On March 7, 2024, a Houthi ballistic missile struck a commercial ship in the Gulf of Aden, killing three and injuring four others. This marked the first fatal attack by the Houthis, an Iran-backed militant group based in Yemen, in its ongoing assaults in the Red Sea.
The US Central Command said in a statement on Friday that a Barbados-flagged, Liberian-owned bulk carrier was attacked and has since been abandoned. Two US officials told CNN that coalition warships are now in the area assessing the situation.
Notably, the deadly strike by the Houthis is a significant escalation of the Houthi-US conflict in the region, which began in October, 2023, as a result of the Israel-Hamas war in Gaza.
An intel failure?
A CNN report notes that “the US has been struggling to stop the attacks, and the rebel group has continued to fortify its weapons stockpile in Yemen”.
“Multiple officials told CNN the US still does not have a denominator that would allow them to assess the percentage of Houthi equipment the US and the UK have actually destroyed in airstrikes, and it is not clear whether the US will shift its military approach further,” the report says.
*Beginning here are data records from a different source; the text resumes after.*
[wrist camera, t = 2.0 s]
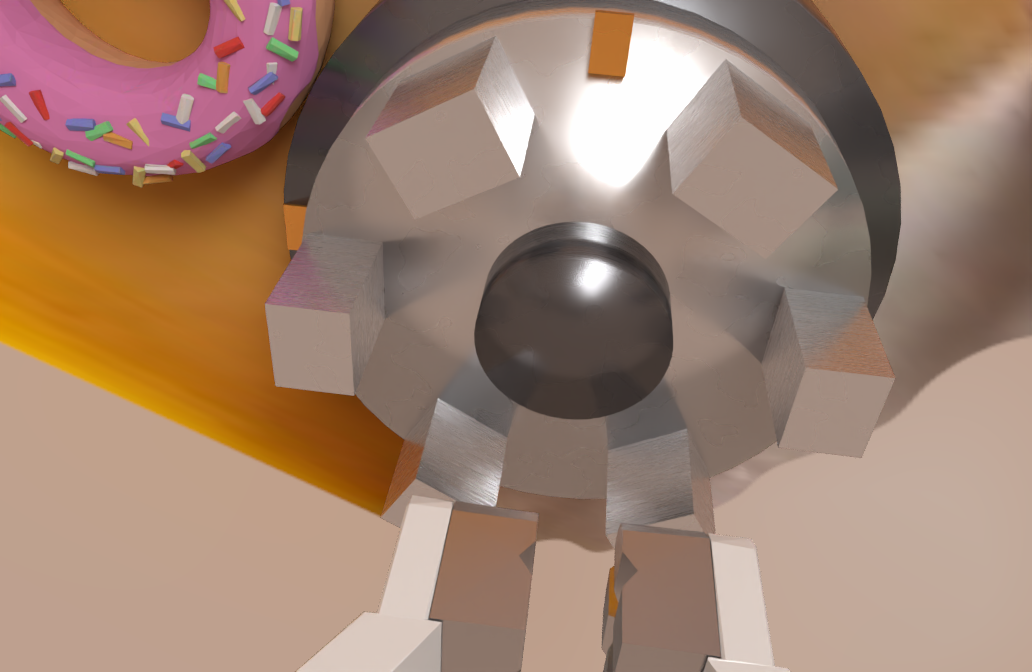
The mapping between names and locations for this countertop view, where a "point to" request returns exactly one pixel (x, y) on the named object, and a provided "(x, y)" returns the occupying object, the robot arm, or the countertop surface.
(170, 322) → the countertop surface
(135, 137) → the donut
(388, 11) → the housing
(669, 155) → the toothed metal gear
Dan Shapiro, the Pentagon’s top official on the Middle East, told a congressional hearing on February 27, 2024, that while the US military had “a good sense” of what it had destroyed, it did not “fully know the denominator” – meaning the original make-up of the Houthis’ arsenal before the start of the US military campaign in January.
What US officials say on intel gap
Timothy A. Lenderking, the State Department’s special envoy for Yemen, and Daniel E. Shapiro, the Defense Department’s Deputy Assistant Secretary of Defense for the Middle East, testified at a Senate Subcommittee hearing on security issues in Yemen and the Red Sea.
The rise in these assaults, which have now become deadly, underscores the ineffectiveness of US President Joe Biden’s military response. Clearly, the March 7 attack also shows how elusive the goal for ending the war in Yemen may be.
Despite a strong display of power by the US and its coalition forces in the Red Sea, with the deployment of USS Dwight D. Eisenhower aircraft carrier and several US destroyers, the attacks have not only increased, but have also caused a massive drop in merchant vessels travelling through the Suez Canal.